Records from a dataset
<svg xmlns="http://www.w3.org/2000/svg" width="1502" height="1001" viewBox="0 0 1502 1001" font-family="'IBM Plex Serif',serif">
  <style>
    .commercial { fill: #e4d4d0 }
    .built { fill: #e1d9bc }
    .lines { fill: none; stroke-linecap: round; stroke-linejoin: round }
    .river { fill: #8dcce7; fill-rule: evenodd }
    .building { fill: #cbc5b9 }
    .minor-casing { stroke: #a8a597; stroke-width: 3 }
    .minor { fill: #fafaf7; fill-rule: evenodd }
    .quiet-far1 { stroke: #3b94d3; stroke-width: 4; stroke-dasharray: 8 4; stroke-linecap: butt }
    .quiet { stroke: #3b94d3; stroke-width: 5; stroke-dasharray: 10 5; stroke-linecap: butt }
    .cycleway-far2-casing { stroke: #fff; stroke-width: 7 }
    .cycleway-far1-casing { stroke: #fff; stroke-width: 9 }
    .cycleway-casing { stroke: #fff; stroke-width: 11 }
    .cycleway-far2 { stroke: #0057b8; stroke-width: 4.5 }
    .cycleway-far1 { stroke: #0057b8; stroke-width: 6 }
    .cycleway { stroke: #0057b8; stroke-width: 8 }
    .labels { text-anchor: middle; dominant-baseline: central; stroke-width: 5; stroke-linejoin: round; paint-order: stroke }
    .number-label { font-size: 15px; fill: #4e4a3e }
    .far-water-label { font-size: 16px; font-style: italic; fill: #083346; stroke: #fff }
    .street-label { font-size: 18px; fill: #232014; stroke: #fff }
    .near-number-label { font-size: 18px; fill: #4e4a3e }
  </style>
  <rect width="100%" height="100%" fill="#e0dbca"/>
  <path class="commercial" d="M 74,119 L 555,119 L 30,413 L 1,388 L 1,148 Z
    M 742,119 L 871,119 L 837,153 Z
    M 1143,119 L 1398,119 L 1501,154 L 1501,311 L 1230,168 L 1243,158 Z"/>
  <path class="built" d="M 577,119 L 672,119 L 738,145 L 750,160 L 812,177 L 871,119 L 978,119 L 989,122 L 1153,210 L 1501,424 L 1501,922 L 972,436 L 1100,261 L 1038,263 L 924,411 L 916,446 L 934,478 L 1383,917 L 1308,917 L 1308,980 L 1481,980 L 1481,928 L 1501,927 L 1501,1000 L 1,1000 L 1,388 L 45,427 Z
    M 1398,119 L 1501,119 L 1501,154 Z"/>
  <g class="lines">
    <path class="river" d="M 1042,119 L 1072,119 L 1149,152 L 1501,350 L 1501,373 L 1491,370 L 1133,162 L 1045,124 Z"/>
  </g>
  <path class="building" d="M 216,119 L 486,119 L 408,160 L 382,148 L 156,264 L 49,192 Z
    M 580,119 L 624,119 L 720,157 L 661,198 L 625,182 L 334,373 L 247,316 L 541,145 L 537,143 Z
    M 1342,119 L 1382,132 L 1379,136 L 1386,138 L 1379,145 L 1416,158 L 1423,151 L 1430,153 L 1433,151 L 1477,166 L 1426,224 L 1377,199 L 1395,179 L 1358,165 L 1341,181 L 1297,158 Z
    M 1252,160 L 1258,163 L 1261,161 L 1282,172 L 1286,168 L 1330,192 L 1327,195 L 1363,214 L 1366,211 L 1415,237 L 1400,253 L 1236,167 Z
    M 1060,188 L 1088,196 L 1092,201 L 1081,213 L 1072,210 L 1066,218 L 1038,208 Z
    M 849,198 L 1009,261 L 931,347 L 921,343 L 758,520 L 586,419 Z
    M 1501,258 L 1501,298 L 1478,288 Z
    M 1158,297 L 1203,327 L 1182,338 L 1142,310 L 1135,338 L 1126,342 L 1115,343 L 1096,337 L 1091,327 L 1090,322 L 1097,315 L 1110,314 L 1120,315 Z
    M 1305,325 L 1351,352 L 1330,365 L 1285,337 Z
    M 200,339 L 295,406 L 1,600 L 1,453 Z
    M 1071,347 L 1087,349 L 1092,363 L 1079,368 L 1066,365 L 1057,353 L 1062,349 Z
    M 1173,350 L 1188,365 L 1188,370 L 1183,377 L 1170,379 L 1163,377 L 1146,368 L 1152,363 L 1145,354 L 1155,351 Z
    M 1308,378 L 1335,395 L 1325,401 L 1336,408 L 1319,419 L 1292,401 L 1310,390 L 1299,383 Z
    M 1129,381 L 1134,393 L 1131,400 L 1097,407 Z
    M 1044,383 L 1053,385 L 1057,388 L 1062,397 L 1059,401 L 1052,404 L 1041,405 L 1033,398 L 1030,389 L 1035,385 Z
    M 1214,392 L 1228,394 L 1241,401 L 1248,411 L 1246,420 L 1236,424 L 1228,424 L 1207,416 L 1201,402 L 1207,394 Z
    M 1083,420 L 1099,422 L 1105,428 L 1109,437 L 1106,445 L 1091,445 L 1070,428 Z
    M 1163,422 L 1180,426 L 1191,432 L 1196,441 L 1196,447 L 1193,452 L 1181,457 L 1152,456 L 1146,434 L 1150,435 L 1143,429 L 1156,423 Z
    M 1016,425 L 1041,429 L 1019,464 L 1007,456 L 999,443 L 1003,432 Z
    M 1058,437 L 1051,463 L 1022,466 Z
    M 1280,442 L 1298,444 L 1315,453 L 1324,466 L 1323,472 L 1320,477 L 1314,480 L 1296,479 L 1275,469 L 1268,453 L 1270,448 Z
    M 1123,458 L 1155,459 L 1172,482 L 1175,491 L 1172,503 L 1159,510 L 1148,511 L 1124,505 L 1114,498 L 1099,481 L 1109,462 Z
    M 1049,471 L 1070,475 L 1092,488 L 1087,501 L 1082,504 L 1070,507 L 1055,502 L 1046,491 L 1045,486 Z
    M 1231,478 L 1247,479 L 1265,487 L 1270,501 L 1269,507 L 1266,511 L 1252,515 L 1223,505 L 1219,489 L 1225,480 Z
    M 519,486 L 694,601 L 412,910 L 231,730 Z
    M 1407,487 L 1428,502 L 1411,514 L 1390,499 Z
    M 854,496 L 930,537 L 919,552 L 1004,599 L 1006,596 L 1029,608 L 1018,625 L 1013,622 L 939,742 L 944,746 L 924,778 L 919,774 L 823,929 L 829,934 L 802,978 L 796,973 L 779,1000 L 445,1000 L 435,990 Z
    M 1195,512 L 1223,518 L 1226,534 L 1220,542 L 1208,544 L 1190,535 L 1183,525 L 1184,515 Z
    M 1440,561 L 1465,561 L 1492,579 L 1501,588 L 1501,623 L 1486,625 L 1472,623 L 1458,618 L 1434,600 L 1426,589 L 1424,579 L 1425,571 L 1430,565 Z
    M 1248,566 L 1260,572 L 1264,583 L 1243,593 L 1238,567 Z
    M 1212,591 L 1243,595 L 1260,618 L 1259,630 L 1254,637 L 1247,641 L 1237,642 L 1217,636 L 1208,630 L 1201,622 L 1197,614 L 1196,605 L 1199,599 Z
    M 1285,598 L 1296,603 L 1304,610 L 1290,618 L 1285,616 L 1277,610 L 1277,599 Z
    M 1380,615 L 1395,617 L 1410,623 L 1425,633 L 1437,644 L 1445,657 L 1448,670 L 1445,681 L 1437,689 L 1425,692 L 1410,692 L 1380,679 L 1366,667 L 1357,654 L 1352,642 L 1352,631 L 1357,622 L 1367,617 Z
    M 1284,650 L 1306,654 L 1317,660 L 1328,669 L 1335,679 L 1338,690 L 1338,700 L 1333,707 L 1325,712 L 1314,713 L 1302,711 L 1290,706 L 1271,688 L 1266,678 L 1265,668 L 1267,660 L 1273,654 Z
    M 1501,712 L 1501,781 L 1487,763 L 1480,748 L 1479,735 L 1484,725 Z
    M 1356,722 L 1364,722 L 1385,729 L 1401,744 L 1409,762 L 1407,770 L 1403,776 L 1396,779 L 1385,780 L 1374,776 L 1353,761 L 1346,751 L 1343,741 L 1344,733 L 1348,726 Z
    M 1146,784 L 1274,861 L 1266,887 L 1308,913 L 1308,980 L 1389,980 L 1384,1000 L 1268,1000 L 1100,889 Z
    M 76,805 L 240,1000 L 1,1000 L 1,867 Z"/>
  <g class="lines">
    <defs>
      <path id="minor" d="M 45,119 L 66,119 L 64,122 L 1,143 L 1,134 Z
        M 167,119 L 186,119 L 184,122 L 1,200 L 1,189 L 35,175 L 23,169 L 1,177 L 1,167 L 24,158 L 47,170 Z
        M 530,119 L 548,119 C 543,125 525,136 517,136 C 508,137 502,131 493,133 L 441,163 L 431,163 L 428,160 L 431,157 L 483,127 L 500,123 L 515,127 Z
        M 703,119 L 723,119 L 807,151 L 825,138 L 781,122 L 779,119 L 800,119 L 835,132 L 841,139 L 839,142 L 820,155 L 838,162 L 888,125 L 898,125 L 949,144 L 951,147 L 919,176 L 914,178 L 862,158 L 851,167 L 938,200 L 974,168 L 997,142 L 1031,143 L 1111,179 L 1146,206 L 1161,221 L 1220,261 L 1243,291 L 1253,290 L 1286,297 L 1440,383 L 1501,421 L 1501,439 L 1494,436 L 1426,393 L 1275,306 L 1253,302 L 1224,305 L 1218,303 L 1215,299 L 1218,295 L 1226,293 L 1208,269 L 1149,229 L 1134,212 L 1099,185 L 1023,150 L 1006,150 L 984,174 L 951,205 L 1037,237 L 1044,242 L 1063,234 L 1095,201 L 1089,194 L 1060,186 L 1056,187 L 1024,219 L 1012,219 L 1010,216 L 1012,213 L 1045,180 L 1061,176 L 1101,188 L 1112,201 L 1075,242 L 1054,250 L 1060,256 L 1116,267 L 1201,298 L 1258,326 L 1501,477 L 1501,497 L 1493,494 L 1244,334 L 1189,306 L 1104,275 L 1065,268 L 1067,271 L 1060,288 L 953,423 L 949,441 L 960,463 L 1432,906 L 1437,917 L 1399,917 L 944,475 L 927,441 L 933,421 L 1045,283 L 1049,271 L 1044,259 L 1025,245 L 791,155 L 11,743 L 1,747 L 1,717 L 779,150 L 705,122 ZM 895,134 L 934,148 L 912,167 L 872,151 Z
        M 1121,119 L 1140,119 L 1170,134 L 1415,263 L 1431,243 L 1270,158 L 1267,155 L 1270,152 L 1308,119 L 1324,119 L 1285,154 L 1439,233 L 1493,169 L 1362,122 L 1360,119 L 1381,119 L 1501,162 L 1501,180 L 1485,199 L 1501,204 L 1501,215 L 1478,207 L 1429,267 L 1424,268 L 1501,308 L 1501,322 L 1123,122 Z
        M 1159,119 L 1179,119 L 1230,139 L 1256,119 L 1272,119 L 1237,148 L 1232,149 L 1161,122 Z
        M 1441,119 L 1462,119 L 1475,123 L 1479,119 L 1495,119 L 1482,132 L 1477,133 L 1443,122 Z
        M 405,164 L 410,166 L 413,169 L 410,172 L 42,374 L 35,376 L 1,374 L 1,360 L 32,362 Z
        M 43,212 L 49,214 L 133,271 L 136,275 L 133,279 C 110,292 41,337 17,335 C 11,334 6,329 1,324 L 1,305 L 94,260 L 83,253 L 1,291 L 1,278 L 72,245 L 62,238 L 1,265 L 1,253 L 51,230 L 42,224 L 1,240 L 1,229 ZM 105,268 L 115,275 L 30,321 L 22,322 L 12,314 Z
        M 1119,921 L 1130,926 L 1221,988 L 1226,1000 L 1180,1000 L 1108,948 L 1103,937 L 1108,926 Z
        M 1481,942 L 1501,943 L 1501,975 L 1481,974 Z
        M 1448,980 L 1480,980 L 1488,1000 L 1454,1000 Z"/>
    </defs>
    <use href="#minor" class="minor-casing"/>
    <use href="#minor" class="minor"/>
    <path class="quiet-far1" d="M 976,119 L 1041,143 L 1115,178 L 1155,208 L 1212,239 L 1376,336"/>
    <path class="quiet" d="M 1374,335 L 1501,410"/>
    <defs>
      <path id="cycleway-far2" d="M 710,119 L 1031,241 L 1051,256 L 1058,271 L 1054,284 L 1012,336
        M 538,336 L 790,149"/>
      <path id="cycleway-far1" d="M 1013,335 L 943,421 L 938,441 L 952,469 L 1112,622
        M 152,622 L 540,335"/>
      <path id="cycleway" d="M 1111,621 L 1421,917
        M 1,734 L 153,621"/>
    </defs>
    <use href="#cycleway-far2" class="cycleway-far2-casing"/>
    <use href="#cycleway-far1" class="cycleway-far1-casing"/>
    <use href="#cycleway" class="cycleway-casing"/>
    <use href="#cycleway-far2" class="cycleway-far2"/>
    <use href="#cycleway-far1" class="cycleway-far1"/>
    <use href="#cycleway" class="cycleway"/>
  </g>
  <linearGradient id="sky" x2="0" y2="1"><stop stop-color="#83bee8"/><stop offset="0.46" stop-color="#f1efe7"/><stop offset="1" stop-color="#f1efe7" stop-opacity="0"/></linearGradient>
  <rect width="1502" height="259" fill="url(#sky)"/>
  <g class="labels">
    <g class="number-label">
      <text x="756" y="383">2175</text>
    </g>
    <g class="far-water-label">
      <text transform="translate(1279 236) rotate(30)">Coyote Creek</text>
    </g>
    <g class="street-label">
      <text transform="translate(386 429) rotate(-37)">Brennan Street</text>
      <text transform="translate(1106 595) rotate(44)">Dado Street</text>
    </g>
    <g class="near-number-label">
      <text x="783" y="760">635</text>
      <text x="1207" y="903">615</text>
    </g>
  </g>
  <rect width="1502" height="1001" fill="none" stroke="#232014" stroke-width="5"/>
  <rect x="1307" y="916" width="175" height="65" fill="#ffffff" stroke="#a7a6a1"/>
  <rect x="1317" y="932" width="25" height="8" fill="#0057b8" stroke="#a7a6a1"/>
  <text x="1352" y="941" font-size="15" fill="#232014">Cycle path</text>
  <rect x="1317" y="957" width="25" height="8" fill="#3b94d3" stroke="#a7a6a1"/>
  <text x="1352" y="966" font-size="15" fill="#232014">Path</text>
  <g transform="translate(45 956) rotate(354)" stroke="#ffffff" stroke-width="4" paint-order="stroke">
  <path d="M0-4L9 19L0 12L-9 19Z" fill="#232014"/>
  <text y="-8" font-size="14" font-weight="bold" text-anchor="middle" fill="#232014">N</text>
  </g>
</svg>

* **WHAT IS EXPECTED**
Using the records above, report the number of lines that include the string "rect", with nothing added.

* **SOLUTION TO THE PROBLEM**
6